The downside, still having to play if I’m sick, the show must go on! Not a lot of sleep, working long days, jet lag, worry if you are getting payed on time or sometimes if you get payed at all! The joys of being freelance.
Do people view you differently as a woman in the music business? In the beginning of my career I always had the feeing that i had to prove myself and work twice as hard, Now after 18 years as a professional musician and winning the award of best percussionist Benelux you would think people would take you seriously. However some people still think differently, oh well.
Describe your practice routine. I’m not the most disciplined student, but if I need to study new material or instruments like I’m doing right now with the Octopad and Handsonic from Roland, I give it my all. I wake up early in the morning, go for a walk to clear my mind. Then I take my sticks and my practice pad to warm up for an hour or so. I continue doing some exercises on my congas and pandeiro and then go on with the new stuff I have to learn. I also like to study with other percussionists like the great Gerardo Rosales.
What do you do to relax? Hanging out with family and friends, eating an laughing. Going to the movies, concerts, reading or exercise, sadly I don’t have the time for everything. I love taking pictures, I take my photo camera everywhere I go.

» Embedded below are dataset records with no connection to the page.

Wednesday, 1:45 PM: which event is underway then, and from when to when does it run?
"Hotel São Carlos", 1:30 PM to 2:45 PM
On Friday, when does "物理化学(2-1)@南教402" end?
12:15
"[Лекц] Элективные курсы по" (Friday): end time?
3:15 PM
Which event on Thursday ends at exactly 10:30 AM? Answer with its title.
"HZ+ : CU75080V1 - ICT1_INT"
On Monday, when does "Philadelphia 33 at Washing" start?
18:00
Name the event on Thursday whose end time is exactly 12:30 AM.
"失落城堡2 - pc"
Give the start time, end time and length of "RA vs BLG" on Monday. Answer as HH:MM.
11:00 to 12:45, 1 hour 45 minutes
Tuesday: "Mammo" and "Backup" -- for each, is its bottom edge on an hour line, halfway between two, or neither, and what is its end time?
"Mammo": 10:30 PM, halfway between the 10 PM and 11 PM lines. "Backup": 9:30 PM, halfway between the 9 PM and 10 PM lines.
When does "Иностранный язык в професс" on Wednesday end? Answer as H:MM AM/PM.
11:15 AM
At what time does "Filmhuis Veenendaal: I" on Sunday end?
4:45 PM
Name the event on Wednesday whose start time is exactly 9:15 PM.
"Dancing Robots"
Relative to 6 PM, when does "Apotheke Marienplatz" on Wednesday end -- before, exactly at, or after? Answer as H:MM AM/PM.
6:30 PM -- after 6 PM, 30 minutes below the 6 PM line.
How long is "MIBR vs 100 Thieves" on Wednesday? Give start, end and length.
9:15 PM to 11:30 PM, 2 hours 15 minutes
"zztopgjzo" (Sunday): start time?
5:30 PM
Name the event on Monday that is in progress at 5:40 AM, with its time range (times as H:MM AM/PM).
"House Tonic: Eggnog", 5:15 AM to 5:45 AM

What has been the highlight of your playing career so far? I played at all the big venues in The Netherlands and Belgium. Worked with so many artist , Signing my international deal with Remo. My endorsements, Remo, Roland, Istanbul Agop, Stagg Cases, Qsticks). playing with Mark Schulman on the album of Julian Coryell. The session I did in Hollywood, at the Cat and Filddle with a.o. Mark Schulman (drummer Pink), Vivian Campbell (Whitesnake), Eva Gardner (bassplayer Pink), Justin Derrico (guitarplayer Pink), Todd Morse (Offspring), Ken Stacey (backing vocalist Michael Jackson). I was invited to play three songs with Incognito (famous band from England) The award that I won, Best Percussionist Benelux 2013.
Seeing my photo on the Remo booth at the Namm show and signing drumheads with my Remo percussion colleagues in LA, writing and taking pictures for a 4 page article about my first Namm visit for a dutch music magazine
Is there any advice you would give to any budding female percussionist out there? Follow your dreams, be different, practice, work hard, watch other musicians play, get inspired, don’t let anybody say you can not do it!
What does 2014 hold for you? I start the year with a gig in Detroit for BMW, then new projects: The group Caramba and the new international female drum group Beat the Kitchen. Working on my first album, Doing demos for Remo and Roland , Organizing a drum event together with a Dutch radio DJ for the Dutch Lung Fund
Do you still have any goals and ambitions? Finishing my first album. Continuing working on great projects, doing a world tour with a international artist. Improving my skills on electronic percussion as well as acoustic percussion, playing at international drum festivals, just becoming a better musician over all.